=== Учебный текст ===
—————
Ибо гуманизм несовместим с любыми формами авторитаризма, в том числе и с религиозным диктатом в обществе, на который сегодня в России снова претендует православная церковь.
Но в этой книге речь идет не столько о гуманизме, сколько о его противоположности – об антигуманизме. Под антигуманизмом я понимаю философские и эстетические идеи, направленные на отрицание уникальной ценности человека и человеческой жизни, характерные, в частности, для Французской теории, постгуманизма, трансгуманизма, движения борьбы за права животных, а также для радикального экологизма. Его другой формой являются разнообразные попытки закрепощения и порабощения людей, за которое агитируют защитники «традиционных ценностей».
Эпоха антигуманизма приходит на смену эре постмодернизма, призвавшей покончить с человеком как с предметом познания, философским субъектом и автором-творцом. Новая эпоха превращает виртуальную мучительную смерть в самое распространенное развлечение наших дней. Ничем не оправданное насилие над персонажами-людьми и их гибель от рук вампиров, зомби, серийных убийц и каннибалов – если ограничиться только самыми популярными из этих культовых героев – предстает наиболее последовательным развитием постмодернизма как культурного проекта.
—————
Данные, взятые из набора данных
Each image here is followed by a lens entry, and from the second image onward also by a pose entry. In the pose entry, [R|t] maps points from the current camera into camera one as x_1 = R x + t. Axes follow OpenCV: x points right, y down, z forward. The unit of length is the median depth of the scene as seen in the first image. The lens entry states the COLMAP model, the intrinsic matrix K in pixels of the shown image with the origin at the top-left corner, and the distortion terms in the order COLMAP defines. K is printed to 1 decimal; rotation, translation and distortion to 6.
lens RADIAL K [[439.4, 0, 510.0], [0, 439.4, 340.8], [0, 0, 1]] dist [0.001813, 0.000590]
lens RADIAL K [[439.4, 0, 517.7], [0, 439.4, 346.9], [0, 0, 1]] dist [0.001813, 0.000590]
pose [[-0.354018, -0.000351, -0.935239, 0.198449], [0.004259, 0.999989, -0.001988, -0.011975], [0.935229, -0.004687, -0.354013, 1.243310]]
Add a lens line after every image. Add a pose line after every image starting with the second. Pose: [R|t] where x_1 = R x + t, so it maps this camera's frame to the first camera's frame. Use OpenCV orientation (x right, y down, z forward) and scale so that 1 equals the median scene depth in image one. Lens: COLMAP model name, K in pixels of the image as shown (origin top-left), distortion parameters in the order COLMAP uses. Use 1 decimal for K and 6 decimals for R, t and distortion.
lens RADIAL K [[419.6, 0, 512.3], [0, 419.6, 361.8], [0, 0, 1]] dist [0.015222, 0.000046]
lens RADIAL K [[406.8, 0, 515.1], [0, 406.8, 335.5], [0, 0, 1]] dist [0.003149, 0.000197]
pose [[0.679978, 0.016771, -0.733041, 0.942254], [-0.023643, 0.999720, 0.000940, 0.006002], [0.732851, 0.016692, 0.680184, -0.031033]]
—————
=== Задания упражнения ===
1. Что, согласно тексту об антигуманизме, новая эпоха превращает в самое распространенное развлечение наших дней?
2. Перепишите без изменений отрывок из текста об антигуманизме, начиная со слов «Эпоха антигуманизма приходит» и заканчивая словами «как культурного проекта.».
Данные для работы не понадобятся.

=== Ответы к упражнению ===
1. Виртуальную мучительную смерть.

2.
Эпоха антигуманизма приходит на смену эре постмодернизма, призвавшей покончить с человеком как с предметом познания, философским субъектом и автором-творцом. Новая эпоха превращает виртуальную мучительную смерть в самое распространенное развлечение наших дней. Ничем не оправданное насилие над персонажами-людьми и их гибель от рук вампиров, зомби, серийных убийц и каннибалов – если ограничиться только самыми популярными из этих культовых героев – предстает наиболее последовательным развитием постмодернизма как культурного проекта.